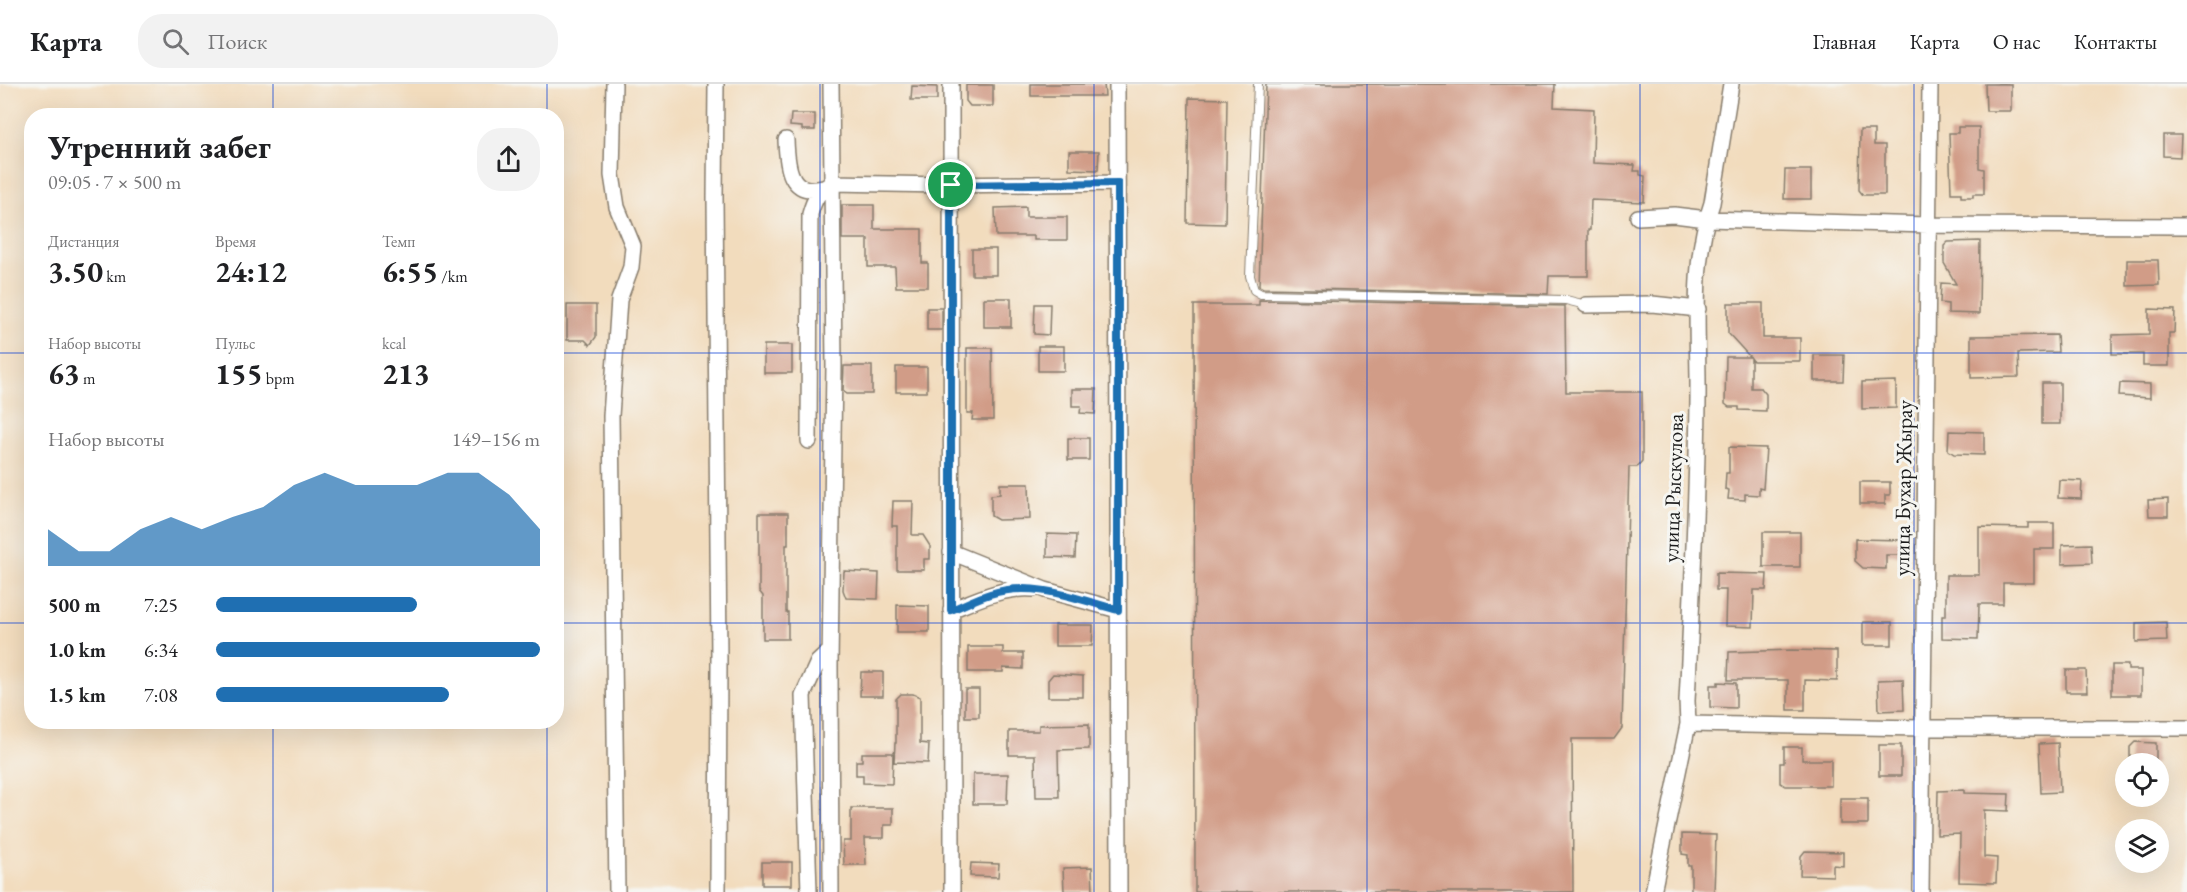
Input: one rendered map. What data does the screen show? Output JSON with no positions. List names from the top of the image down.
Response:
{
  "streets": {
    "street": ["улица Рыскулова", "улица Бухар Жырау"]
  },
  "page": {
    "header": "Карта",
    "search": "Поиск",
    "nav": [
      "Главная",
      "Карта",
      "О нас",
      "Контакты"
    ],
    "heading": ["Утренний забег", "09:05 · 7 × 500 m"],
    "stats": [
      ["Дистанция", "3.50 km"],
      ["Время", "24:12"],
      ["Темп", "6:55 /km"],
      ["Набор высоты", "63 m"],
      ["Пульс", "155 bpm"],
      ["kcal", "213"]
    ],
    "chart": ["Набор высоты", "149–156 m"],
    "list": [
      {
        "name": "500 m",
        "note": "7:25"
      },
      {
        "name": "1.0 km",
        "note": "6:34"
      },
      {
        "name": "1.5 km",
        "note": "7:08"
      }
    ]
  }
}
######
Work instructions =>
Every line of the material must be repeated exactly; pictures stay out.

Answer for this exercise =>
Input: one rendered map. What data does the screen show? Output JSON with no positions. List names from the top of the image down.
Response:
{
  "streets": {
    "street": ["улица Рыскулова", "улица Бухар Жырау"]
  },
  "page": {
    "header": "Карта",
    "search": "Поиск",
    "nav": [
      "Главная",
      "Карта",
      "О нас",
      "Контакты"
    ],
    "heading": ["Утренний забег", "09:05 · 7 × 500 m"],
    "stats": [
      ["Дистанция", "3.50 km"],
      ["Время", "24:12"],
      ["Темп", "6:55 /km"],
      ["Набор высоты", "63 m"],
      ["Пульс", "155 bpm"],
      ["kcal", "213"]
    ],
    "chart": ["Набор высоты", "149–156 m"],
    "list": [
      {
        "name": "500 m",
        "note": "7:25"
      },
      {
        "name": "1.0 km",
        "note": "6:34"
      },
      {
        "name": "1.5 km",
        "note": "7:08"
      }
    ]
  }
}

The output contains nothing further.